Elon Musk is disbanding the entire Supercharger team at his iconic electric vehicle company amid falling sales and profits, leaving customers and partner manufacturers in the dark.
On Monday 29th April, the billionaire businessman announced that head of the charging department, Rebecca Tinucci, and head of new products, Daniel Ho, would be leaving the company. All staff working for them would also be made redundant.
In total, this accounts for around 500 job losses, the latest round of cuts to hit the beleaguered automotive manufacturer, which has been hit hard by reports of reliability and maintenance issues, and a wealth of new, often cheaper models from rival companies hitting an increasingly busy EV market.
The job losses are particularly bad news for an already struggling EV charge point network. Tesla’s Supercharger infrastructure is one of the world’s most expansive and widely available, and its technology has significantly better uptime than competitors. The connector, known as the North American Charging Standard [NACS], was in the process of being adopted by every major car brand in North America, with General Motors [GM] and Ford both signing up, among others. This would also mean Tesla was eligible for federal state subsidies to expand provision.
‘We have nothing new to announce regarding our plans,’ GM said in a statement. ‘We are continuing to monitor the situation regarding changes to the Supercharger team and the potential impacts with no further comments or updates at this time.’
‘As contractors for the Supercharger network, my team woke up to a sharp kick in the pants this morning,’ said Andres Pinter, co-CEO of Bullet EV Charging Solutions. Tesla has already been awarded money under the federal government’s NEVI program… There’s no way Mr. Musk would walk away from effectively free money. It may be possible Mr. Musk will reconstitute the EV charger team.’

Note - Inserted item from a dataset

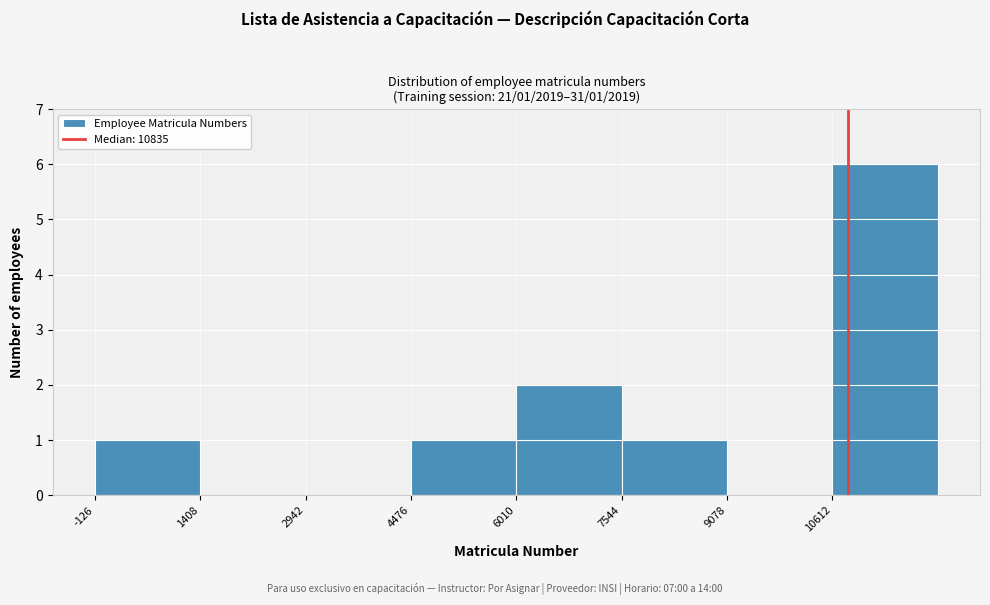

Over which range of the x-axis is the bar tallest?

10600 to 12200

Other have suggested that Musk’s decision is based on the North American adoption of the NACS standard, which could now be divested or streamlined without fear of losing market dominance. A sale of the technology is also possible, and this could bring in huge amounts of revenue due to weak competition in this area and the locations Tesla has secured for its charge points.

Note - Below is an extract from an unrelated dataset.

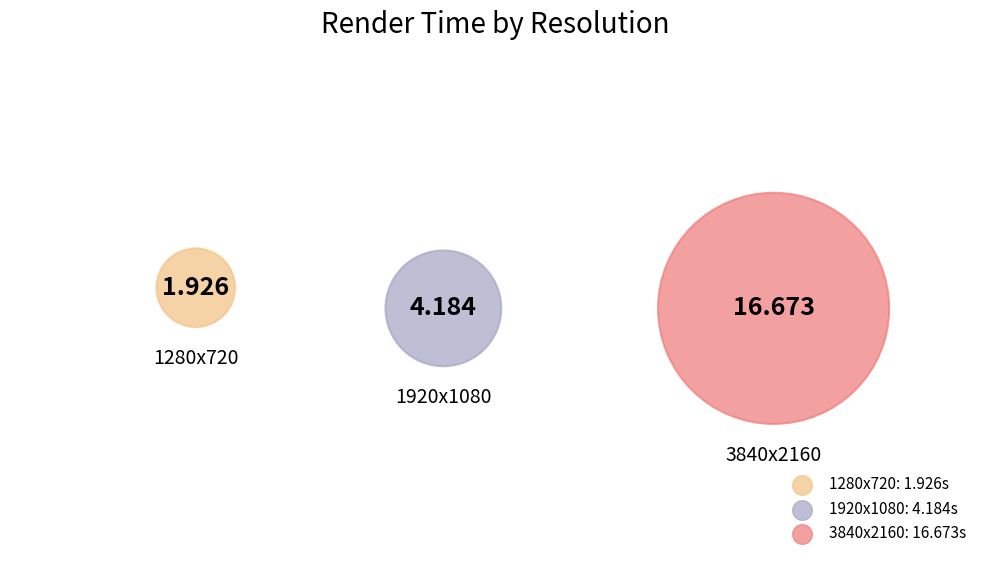

How many slices are in this pie chart?

3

Although it’s not clear exactly what the long-term impact of this news will be, EV charge points have long been a flash point in the transition to low and zero emission vehicles. A report by digital mapping company Here from 2023 suggested 1million additional charge points would be needed in the US by 2030 to meet projected demand, with just 150,000 online by January last year. Only 1/4 of those were Level 3 fast chargers. Meanwhile, in March our sister publication Environment Journal reported that no UK local authority had managed to rollout its EV charge point plan yet, and 34% currently had no plan in place.